Lead: In the first half of 2026, the ethylene tar price range was disrupted by the blockade of the Strait of Hormuz at the end of February, leading to a sharp rise in the market amid supply tightening. Subsequently, high prices failed to pass down to consumers, triggering a widespread decline. The main factor influencing ethylene tar market fluctuations shifted from supply-side to demand-side.
From January to early June 2026, the ethylene tar market experienced multiple stepwise fluctuations, with the market trend constantly revolving around four core variables: international crude oil costs, comparison with high-temperature coal tar prices, commercial supply from cracking units, and downstream carbon black demand. In January, strong crude oil, combined with reduced refinery outflows and rising coal tar prices, supported a price uptrend. In February, declining coal tar prices dragged the market into a downturn. At the end of February, fears of supply disruption due to the strait incident triggered a short-term speculative surge. In April, multiple bearish factors—weak crude oil, ample supply, and sluggish downstream demand—pushed prices steadily lower. In May, synchronized recovery in upstream and downstream sectors, along with expectations of reduced output from cracker maintenance, spurred a rebound. By early June, weakening coal tar and carbon black markets once again pressured ethylene tar, and after fully absorbing the negative factors, prices gradually stabilized with no clear catalyst for recovery.

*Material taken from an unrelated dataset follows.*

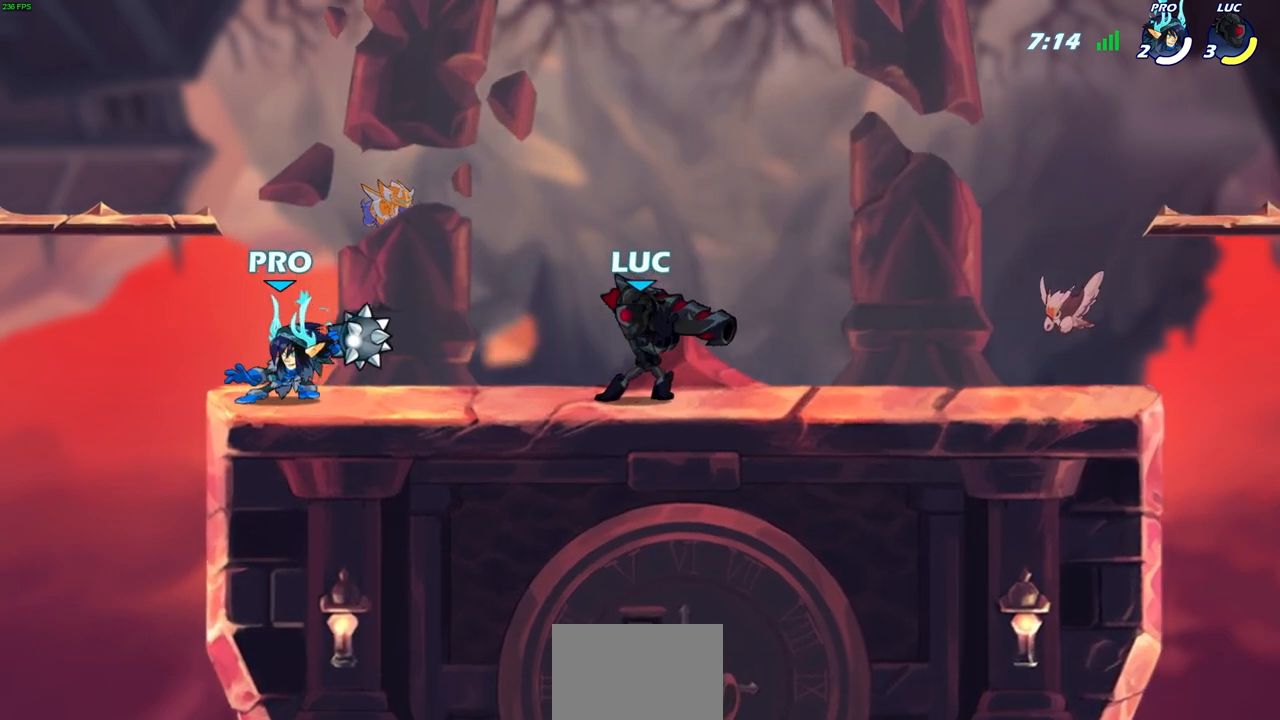
{"buttons": ["SQUARE"], "left_stick": "down-left", "right_stick": "center", "events": [[33, "CROSS", "down"], [167, "left_stick", "up-left"], [200, "CROSS", "up"], [317, "left_stick", "down-left"], [450, "SQUARE", "down"]]}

In January and February, ethylene tar production proceeded as planned, with output exceeding that of the same period in 2025. From March to June, concerns over potential raw material crises due to reduced Middle Eastern crude oil supply led ethylene tar producers to implement defensive output cuts, mainly concentrated in coastal refineries using Middle Eastern crude. In addition to these defensive cuts, some companies brought forward their planned maintenance from the second half to the first half, further exacerbating the reduction in ethylene tar output.

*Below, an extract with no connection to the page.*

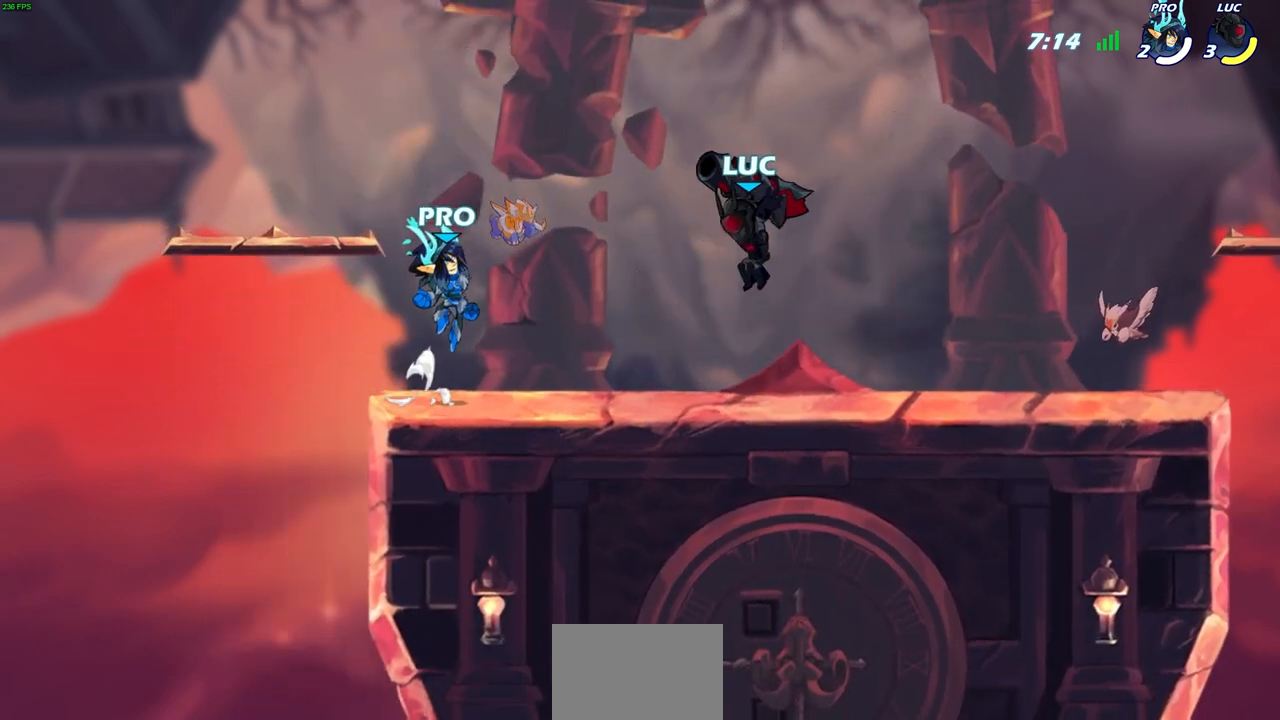
{"buttons": [], "left_stick": "center", "right_stick": "center", "events": [[50, "SQUARE", "up"], [150, "left_stick", "center"]]}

In the first half of the year, overall supply of high-temperature coal tar increased slightly. Coking enterprises generally operated near the break-even point, with profitability improving compared to the same period in 2025. Although some months saw localized environmental production restrictions, overall supply grew steadily and modestly, with domestic output rising slightly. Thus, high-temperature coal tar supply increased marginally in the first half.
As new capacity continued to come online, carbon black enterprises experienced a significant decline in overall profitability. In the first six months, the average profit margin for carbon black was -107 yuan/ton, down 96 yuan/ton year-on-year. However, operating rates still rose compared to the same period last year.
Based on supply and demand data, with the decline in crude oil prices and the reopening of the strait, July is likely to mark the return of supply-demand fundamentals as the dominant factor for ethylene tar in the second half. From August to December, previously idled ethylene tar units are expected to resume operations, leading to a shift towards ample supply. Therefore, in the medium to long term, there will still be short-term rebound opportunities for ethylene tar in July and August.
Taking supply and demand into account, the ethylene tar market in the second half of 2026 will face a mix of competing factors. On the supply side, with falling crude oil and restored strait traffic, July may see supply-demand fundamentals regain dominance. From August to December, the restart of previously idled units will likely make supply more abundant. However, new downstream carbon black capacities are scheduled to come online in the second half. Hence, in the medium to long term, prices are likely to fluctuate within a medium range. It is recommended to purchase and sell based on actual demand and to operate cautiously.